Reasons for BI mistrust and how to defeat it
A lot of South African businesses still don't trust business intelligence (BI) solutions to give them credible information on which to base their strategic decisions. The standard joke is that the CEO gets the executives together in the boardroom where they ply through the spreadsheets and graphical reports the minions spent countless hours creating, before tossing them all aside and going with their gut instincts, writes Francois Cross, director of IT Business. The joke exists and is amusing to those in the industry, specifically because it is based on some element of the truth. Many BI solutions really are unreliable, and in many cases that's because the data they have to work with is itself unreliable.
In the old days, businesses would collect their data, filter it into a database, and then work with that to create a view of what was going on in the business. But the typical number of data stores has grown and there is a great deal more interaction with other businesses now too. That wouldn't be a problem if everyone used the same type of database, or if all databases used the same standards, and also if the companies supplying the data ensured it was all spick and span.
Anyone who has spent even a small amount of time in the industry knows that good quality data is a rarity, and that although standards exist, they are seldom adhered to, and architectures differ in the exceptional instances where they're successfully applied. The incentive to supply good quality data is also often one-sided. Cross recently worked with his team to supply a customer's BI solution with data from 12 third-party providers who run national operations in the telecommunications industry.
The customer uses its networks to operate a distributed service for a portion of its subscriber base, which is around 90 000-strong. The financial incentive for the service providers is slim, but for this customer, who needs to understand the subscribers' habits to supply a more robust and focused service, the financial implications are far greater.
At the moment they get about 60% of their data from the third-party suppliers, typically in flat files like .csv and .txt types, uploaded to an FTP site. The rest of the data originates in their database. And that presents people with a problem. The 60% of data from the 12 different sources arrives in multiple formats and the quality is erratic. It's what they call a lack of referential integrity, it's one of the primary reasons why businesspeople don't trust BI solutions, and it's what people mean when they say the data is bad, it's unreliable and ultimately leads to a lack of trust. So how do users deal with that? The best solution is to get all of the service providers to provide the right data, in the right format and ensure it is always correct before they give it to out. And while there is a business project under way to achieve just that, it does take some time to arrange. Even so, if an agreement is reached it is unlikely that the quality of the data will be consistently good. In the meantime, the company needs to provide some business value for their customer.
What ITBusiness does is have scripts that automatically check the FTP sites for the daily uploaded files. Then they automatically pull those files into their customer's system, where they subject it to an extraction, transformation and loading (ETL) process. The challenge during extraction, which really sets the tone for the remainder of the project, is that data stores use different formats for organising the data. In this particular case, they are better off than they could be because all of the files received are flat files, so in one format, although within that format there are discrepancies. The transformation component is what ITBusiness is building when they develop the rules that are applied to the data they receive and how they prepare that for operational use by their customers' decision-makers. Basically that means they interrogate the files they get and check to see if they have missing rows, columns and if some of the data has been left out.

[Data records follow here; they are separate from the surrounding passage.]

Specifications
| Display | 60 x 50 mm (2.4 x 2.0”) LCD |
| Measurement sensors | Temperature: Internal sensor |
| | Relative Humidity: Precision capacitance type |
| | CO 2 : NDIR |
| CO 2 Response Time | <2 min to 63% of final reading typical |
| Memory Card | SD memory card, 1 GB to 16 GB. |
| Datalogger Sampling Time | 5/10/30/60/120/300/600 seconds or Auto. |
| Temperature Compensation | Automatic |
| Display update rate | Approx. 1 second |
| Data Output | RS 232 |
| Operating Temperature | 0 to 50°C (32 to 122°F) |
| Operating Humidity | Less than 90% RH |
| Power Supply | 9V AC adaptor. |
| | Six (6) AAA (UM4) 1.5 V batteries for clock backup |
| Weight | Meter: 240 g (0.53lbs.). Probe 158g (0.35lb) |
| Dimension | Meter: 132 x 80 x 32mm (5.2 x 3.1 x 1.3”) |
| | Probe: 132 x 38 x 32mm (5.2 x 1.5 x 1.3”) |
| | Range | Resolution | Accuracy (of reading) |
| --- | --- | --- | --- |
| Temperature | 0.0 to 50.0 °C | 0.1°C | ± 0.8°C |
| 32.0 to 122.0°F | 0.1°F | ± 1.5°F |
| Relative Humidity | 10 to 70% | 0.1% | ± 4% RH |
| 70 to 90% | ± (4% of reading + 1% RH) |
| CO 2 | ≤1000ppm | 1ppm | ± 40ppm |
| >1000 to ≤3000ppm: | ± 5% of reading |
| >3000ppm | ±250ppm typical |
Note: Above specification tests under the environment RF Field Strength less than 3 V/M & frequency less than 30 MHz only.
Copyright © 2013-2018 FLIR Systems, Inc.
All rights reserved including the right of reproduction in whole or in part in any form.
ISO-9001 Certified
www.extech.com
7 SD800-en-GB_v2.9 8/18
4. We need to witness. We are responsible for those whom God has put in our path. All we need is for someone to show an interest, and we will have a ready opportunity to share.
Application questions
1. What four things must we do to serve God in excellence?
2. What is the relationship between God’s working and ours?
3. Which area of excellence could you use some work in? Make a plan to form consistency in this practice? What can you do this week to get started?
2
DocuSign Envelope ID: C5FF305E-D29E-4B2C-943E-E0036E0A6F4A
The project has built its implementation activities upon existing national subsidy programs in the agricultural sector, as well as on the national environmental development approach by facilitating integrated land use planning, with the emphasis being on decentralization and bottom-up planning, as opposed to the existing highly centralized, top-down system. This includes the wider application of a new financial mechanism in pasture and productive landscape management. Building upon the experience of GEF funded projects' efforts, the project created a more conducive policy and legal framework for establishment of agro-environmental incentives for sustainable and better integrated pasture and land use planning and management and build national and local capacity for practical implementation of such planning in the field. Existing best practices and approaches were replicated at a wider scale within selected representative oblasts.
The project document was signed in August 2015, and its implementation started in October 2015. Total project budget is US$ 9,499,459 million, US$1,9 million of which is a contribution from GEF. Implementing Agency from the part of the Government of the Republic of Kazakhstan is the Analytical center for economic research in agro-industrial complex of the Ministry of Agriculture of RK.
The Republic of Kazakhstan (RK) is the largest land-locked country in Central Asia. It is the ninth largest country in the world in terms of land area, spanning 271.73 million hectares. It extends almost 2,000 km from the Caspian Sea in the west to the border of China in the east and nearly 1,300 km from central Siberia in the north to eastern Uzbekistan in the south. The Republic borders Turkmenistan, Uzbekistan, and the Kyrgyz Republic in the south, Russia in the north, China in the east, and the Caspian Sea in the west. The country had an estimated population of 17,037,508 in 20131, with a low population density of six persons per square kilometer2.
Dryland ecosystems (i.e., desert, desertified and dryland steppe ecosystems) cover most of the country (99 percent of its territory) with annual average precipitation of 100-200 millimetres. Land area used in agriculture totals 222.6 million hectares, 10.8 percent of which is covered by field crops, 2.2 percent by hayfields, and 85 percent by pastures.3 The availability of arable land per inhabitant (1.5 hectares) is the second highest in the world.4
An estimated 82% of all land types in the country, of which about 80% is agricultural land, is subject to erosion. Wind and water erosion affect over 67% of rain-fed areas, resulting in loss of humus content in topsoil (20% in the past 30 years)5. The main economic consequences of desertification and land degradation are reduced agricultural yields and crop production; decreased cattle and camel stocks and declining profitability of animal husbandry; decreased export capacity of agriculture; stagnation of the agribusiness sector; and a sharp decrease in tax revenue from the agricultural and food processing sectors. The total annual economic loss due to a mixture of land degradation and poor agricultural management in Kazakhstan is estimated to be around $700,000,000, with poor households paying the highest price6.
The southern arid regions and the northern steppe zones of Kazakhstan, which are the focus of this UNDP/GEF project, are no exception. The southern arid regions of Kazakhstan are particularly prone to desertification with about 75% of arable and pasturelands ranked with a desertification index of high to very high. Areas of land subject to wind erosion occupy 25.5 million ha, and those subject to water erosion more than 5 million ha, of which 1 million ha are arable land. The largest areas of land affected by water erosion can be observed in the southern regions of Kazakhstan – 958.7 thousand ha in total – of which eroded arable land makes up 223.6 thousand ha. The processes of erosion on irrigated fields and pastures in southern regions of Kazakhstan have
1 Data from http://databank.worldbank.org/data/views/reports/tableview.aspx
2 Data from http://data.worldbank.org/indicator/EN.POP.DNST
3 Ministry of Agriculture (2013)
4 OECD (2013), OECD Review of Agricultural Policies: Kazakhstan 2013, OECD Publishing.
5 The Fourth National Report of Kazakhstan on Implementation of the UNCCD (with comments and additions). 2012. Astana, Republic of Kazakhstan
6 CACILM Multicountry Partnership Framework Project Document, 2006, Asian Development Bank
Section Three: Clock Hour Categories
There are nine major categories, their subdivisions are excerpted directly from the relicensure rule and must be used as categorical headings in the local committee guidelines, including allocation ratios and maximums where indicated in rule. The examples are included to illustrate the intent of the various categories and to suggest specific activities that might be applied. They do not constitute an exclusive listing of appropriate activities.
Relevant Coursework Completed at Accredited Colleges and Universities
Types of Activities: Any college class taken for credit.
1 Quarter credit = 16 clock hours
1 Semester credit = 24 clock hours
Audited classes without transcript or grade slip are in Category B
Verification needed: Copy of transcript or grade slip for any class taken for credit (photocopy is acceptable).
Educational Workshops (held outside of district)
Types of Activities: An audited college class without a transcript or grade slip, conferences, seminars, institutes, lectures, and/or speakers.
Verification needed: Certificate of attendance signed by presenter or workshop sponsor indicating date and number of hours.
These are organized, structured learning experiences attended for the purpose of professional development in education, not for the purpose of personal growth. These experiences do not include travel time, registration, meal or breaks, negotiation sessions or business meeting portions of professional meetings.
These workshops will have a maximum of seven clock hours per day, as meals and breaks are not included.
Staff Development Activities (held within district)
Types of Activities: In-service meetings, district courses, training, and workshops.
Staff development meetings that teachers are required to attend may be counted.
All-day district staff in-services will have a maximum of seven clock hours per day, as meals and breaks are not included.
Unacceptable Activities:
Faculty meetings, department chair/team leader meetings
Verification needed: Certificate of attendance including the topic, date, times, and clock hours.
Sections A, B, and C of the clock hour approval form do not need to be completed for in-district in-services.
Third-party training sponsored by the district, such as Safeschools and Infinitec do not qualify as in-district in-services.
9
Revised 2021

They then start creating rules for the software to check those files in the future. Over the period of a month, they'll be able to build a set of rules robust enough to give them usable data. Those rules help them to develop the DQ aspect of the project. They also merge the data sets, deduplicate data, aggregate the data and so on. Once they've run the rules, they'll load the data into the warehouse. The way they run this particular operation is to have some technically skilled consultants operating the systems, which control the largely automated processes. The systems do not require very powerful hardware so they're quite cost-effective. In this instance there is 600Gb of data. The key to getting the most out of the data and maximising the return on investment (ROI) is in the software tools and the skills to run them. They really make the difference between being able to work efficiently with the data or requiring relatively labour-intensive operations that don't quite meet business requirements. In this case they are using a mixture of software tools, some of which are supplied with popular boxed database software, which means the customer already owns them, alongside more specialised tools from a global vendor. The mixture means they can contain the costs as far as possible while still delivering the business benefits that will ultimately deliver the best ROI for the customer.
While the issue of multiple data sources and lack of referential integrity is a primary cause behind BI mistrust it is not an insurmountable obstacle. It does, however, require a fair level of education on the customer's part, particularly where there are several sponsors and divisions or departments that must buy into and support the project. The technical employees in South African businesses, from the CIO down, usually understand the process and the results that can be obtained, but they are seldom masters of their own budgets and never write their own requirements.